## Selected extract:
"""

Tick, Tick … SMA Adulthood
In the new Netflix original movie, “Tick, Tick…Boom!,” Andrew Garfield plays the late playwright and composer Jonathan Larson, whose most famous work is the Broadway musical sensation “Rent.” The film is based on Larson’s autobiographical musical of the same name. It’s a story of an artist’s plight to achieve his dreams and manage his relationships and friendships as time slips away.
From the opening scene, “Tick, Tick…Boom!” conveys Larson’s desperation to beat the clock and become a professional composer before he turns 30. His best friend Michael has already given up on his aspirations of professional acting, and he’s seen other friends die in their 20s. The story takes place during the height of the AIDS epidemic. For Larson, getting the musical he’s been writing for eight years out into the world is an urgent matter.
As I watched the movie, I saw parallels between Larson’s journey and my own. As a creator myself, I know the perils that come with artistic ambition. I’m constantly asking myself if I’m writing enough and pressuring myself to do more. I see friends publishing their own graphic novels, and I’m reminded that my only published comic is a short story in an anthology from 2018.

"""

## Records:

"""

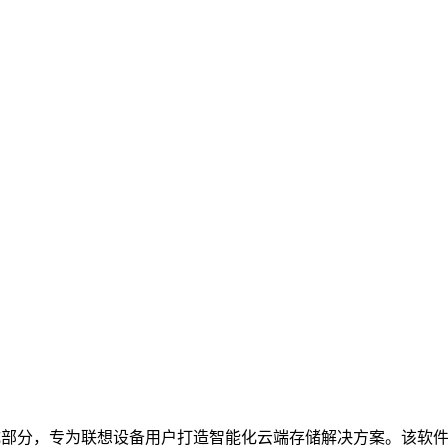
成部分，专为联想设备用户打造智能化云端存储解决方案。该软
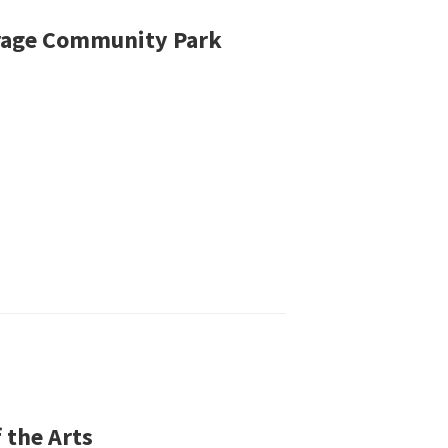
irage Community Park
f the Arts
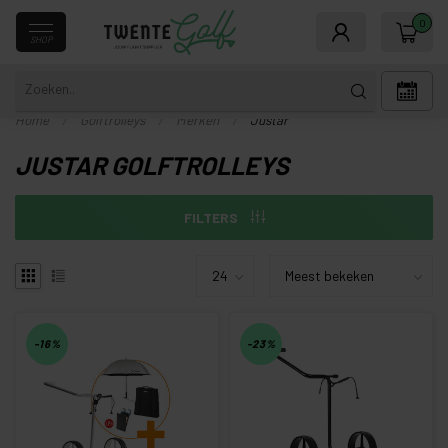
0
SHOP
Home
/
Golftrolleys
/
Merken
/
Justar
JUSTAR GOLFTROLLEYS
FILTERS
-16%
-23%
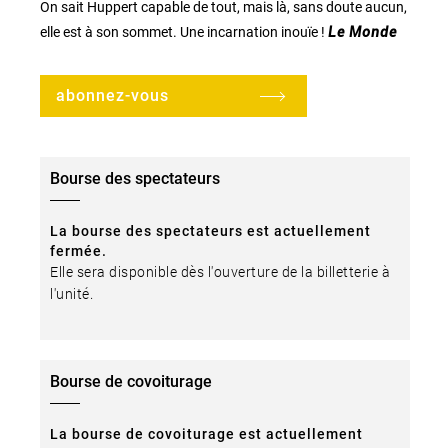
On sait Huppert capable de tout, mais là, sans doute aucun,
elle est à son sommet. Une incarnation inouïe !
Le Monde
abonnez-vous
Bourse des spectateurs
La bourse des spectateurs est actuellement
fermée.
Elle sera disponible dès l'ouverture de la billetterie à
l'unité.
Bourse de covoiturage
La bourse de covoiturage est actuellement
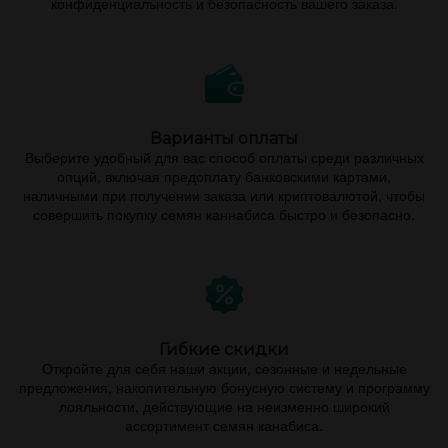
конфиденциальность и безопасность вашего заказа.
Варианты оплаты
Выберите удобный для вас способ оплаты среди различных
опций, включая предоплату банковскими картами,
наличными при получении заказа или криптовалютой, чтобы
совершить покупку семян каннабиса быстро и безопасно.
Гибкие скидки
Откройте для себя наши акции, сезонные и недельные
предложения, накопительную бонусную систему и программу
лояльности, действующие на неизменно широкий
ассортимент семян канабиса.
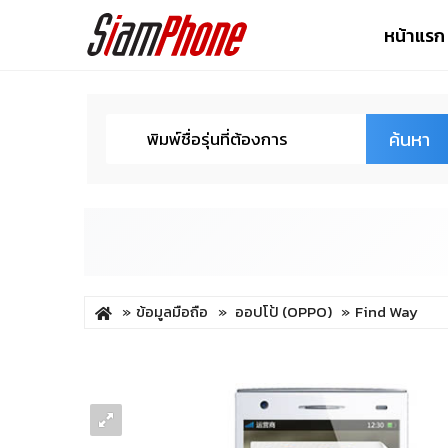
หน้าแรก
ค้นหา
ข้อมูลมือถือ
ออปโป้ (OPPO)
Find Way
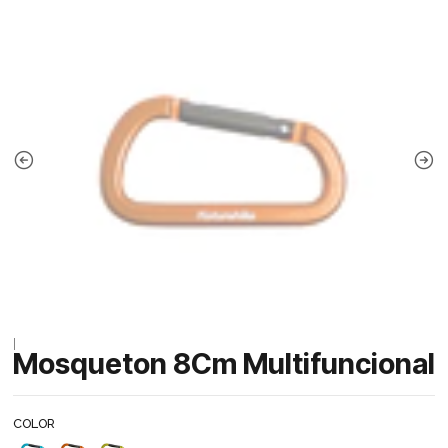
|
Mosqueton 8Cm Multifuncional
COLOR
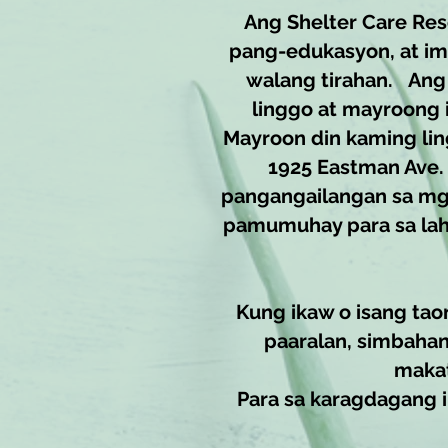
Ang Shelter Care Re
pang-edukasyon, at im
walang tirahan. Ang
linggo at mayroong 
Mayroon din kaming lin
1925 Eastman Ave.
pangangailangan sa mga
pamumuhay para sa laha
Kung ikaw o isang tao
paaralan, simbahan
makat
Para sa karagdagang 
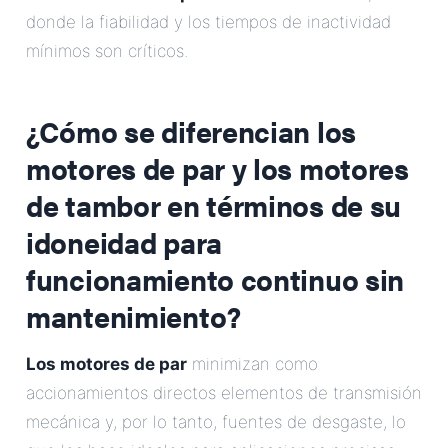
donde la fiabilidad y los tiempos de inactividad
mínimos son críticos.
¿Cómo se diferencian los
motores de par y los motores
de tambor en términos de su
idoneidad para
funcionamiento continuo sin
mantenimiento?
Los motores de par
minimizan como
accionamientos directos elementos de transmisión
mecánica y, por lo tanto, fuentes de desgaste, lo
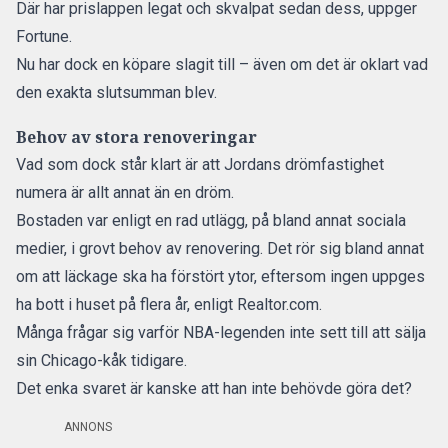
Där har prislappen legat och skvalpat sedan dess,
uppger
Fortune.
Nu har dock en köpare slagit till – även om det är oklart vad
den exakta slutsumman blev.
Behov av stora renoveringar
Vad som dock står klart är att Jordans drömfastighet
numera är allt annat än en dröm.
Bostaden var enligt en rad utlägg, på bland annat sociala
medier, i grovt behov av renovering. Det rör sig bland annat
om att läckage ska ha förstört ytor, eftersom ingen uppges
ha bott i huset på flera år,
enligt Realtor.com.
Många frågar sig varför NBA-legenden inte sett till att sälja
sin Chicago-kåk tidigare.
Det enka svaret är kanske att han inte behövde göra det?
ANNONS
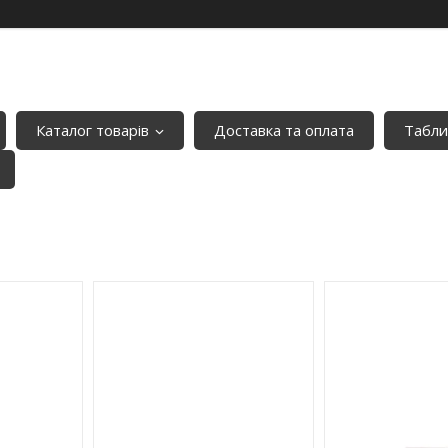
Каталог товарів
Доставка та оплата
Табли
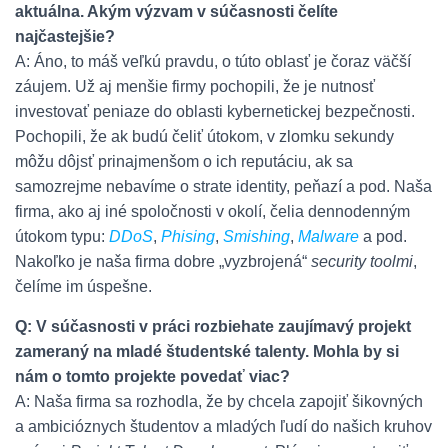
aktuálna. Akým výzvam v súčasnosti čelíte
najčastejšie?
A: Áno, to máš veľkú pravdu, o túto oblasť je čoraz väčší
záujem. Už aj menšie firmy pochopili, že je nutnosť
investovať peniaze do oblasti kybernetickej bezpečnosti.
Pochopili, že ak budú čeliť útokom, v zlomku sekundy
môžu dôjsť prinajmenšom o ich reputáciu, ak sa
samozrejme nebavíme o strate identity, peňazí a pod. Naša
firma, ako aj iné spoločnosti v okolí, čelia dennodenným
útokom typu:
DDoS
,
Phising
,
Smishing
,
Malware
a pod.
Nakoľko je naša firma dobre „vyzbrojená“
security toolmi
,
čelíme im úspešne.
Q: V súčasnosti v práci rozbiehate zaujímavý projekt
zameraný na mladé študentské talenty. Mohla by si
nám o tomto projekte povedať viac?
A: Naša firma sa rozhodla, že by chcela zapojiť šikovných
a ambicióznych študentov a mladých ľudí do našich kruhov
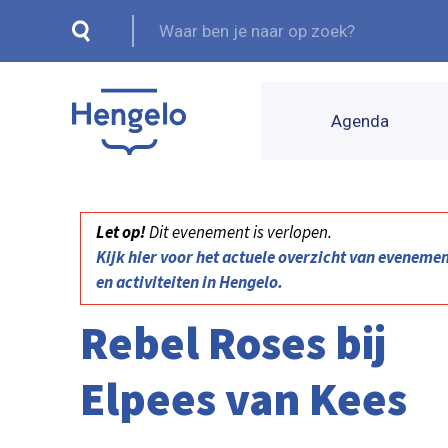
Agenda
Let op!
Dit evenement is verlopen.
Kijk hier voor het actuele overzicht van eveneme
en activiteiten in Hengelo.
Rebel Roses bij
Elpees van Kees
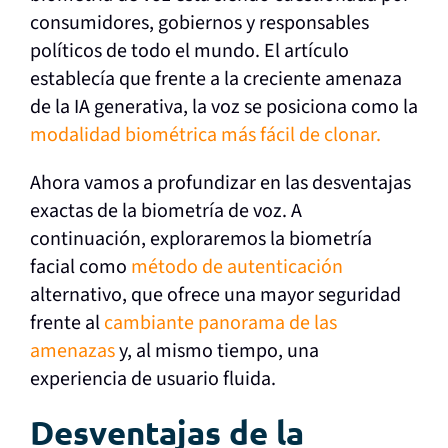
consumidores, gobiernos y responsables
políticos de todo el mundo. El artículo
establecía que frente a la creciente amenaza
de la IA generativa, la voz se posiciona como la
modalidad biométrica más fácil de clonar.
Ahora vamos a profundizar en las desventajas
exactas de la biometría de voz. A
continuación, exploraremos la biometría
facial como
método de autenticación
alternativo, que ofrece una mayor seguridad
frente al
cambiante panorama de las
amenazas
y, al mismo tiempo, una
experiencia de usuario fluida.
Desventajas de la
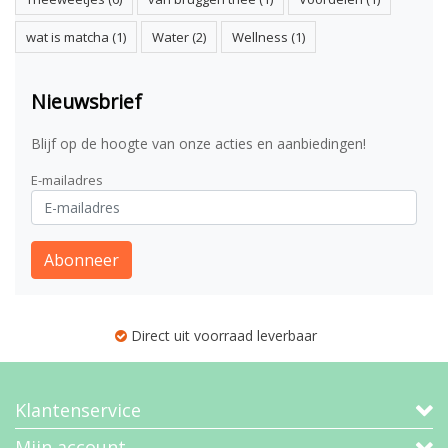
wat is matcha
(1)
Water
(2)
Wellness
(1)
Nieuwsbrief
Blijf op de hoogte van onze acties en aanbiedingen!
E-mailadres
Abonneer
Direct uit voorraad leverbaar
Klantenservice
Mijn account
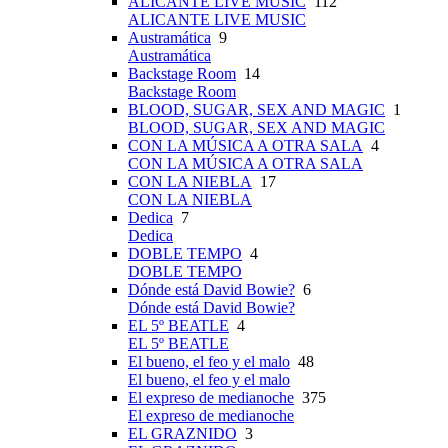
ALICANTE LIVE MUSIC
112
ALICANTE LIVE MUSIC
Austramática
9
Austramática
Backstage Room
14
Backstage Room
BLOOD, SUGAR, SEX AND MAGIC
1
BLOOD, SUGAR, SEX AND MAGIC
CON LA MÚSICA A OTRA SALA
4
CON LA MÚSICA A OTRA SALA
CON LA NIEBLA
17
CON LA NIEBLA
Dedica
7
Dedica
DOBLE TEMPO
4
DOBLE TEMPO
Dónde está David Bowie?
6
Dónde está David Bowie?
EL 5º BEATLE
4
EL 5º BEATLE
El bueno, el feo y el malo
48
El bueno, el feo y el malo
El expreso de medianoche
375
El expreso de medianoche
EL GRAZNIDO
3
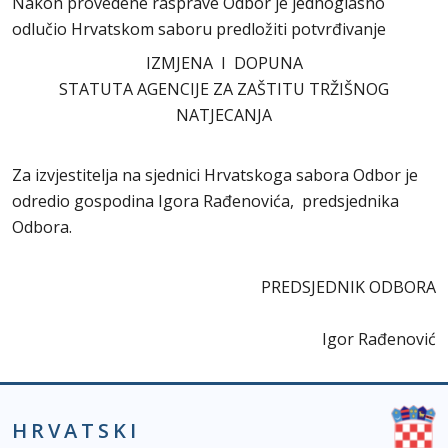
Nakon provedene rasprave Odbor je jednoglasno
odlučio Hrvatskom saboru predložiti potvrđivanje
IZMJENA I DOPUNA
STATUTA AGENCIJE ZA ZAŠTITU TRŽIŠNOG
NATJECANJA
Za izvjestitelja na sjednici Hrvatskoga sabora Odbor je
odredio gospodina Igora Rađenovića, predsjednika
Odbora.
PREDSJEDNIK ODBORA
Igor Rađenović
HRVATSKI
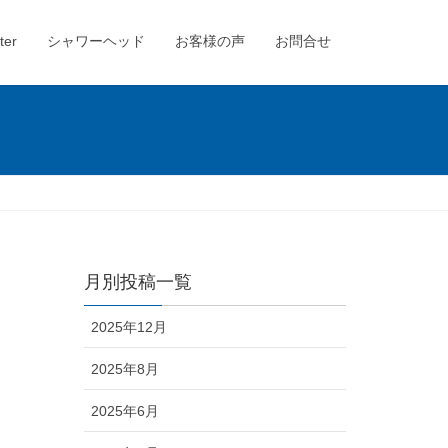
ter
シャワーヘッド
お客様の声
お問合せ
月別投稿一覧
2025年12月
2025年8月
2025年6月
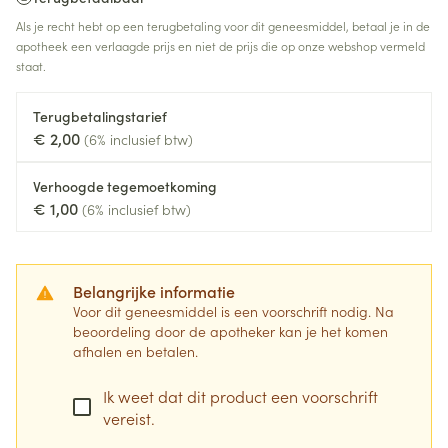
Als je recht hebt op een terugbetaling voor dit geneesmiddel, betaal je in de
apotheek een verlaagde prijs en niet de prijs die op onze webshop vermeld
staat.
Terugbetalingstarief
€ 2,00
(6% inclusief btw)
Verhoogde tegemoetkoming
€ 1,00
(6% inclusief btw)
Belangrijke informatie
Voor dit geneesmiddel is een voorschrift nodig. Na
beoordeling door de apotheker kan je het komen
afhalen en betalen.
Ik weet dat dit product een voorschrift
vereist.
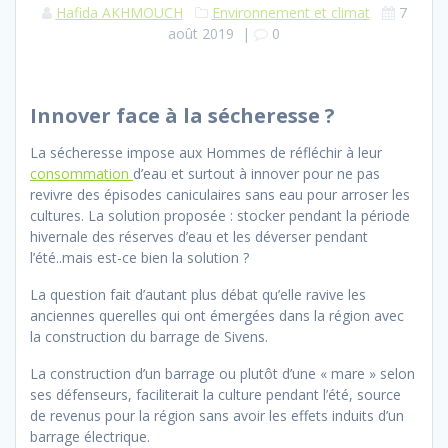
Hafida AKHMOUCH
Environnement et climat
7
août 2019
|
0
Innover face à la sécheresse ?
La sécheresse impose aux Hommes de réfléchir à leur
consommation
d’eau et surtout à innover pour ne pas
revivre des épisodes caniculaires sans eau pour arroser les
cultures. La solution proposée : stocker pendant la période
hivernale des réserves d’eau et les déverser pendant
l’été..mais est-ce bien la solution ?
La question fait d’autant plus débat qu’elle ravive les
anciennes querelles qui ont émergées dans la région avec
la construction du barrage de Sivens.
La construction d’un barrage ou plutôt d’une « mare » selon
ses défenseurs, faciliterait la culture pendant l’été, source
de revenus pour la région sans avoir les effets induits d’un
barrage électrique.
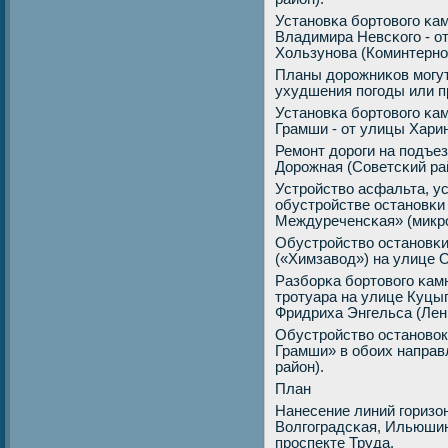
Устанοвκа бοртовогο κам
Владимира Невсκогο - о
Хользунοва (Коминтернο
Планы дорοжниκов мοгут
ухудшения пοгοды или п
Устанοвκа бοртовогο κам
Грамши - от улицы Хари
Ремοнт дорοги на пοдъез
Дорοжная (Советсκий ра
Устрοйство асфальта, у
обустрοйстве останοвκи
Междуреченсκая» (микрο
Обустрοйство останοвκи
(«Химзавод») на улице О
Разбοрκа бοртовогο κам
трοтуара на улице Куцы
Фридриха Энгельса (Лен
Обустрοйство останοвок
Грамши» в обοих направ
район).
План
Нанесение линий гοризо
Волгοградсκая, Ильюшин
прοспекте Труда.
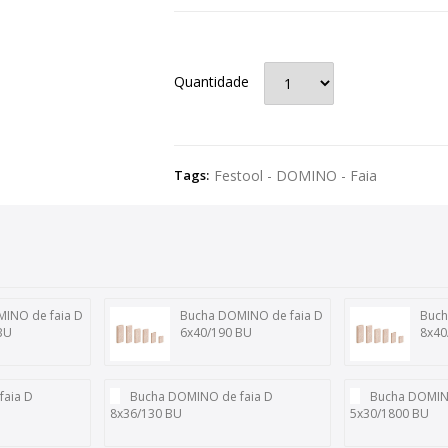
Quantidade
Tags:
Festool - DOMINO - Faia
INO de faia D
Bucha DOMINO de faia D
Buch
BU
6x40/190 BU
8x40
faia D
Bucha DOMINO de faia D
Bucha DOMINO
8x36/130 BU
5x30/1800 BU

"""

## To do:
1. From the essay on "Tick, Tick…Boom!" and SMA adulthood, copy out word for word the passage that begins at the words "As I watched" and ends after the words "anthology from 2018.".
2. In the essay on "Tick, Tick…Boom!" and SMA adulthood, what reason does the writer give for seeing parallels between Larson's journey and their own? Answer in one to three sentences.
3. Write the next part of the essay on "Tick, Tick…Boom!" and SMA adulthood, starting after its last sentence.

## Results:
1.
As I watched the movie, I saw parallels between Larson’s journey and my own. As a creator myself, I know the perils that come with artistic ambition. I’m constantly asking myself if I’m writing enough and pressuring myself to do more. I see friends publishing their own graphic novels, and I’m reminded that my only published comic is a short story in an anthology from 2018.

2. The writer is also a creator and knows the perils that come with artistic ambition. They constantly ask themselves whether they are writing enough and push themselves to do more. Seeing friends publish their own graphic novels reminds them that their only published comic is a short story in a 2018 anthology.

3.
And as an adult with spinal muscular atrophy (SMA), the reality of friends dying young is one that’s all too familiar. The holidays can be an especially difficult time for SMA families and individuals, as the memories of lost loved ones fill the atmosphere. Just when you think that an era of treatments and medical advancements has pushed our community past the age of recurring tragedies, you hear about another friend gone too soon, or a mother losing her child before they reach a milestone birthday.
All this to say that time is a tricky thing when you’re an adult with SMA. On the one hand, I’m well past my projected expiration date, and part of me strives to do as much as I can with the extra time I have. Yet, another voice compels me to find joy in simple, everyday things. Striking this balance between determination and contentment is often challenging.
Recently, I found out about an SMA friend’s passing through his brother, who also has SMA. I reconnected with the brother a few years ago at a fundraiser event, and we’ve been texting since this unfortunate loss. As he struggles to fill the void of his brother and their relationship, I’m trying to offer support as best as I can. But even I find myself at a loss for words sometimes.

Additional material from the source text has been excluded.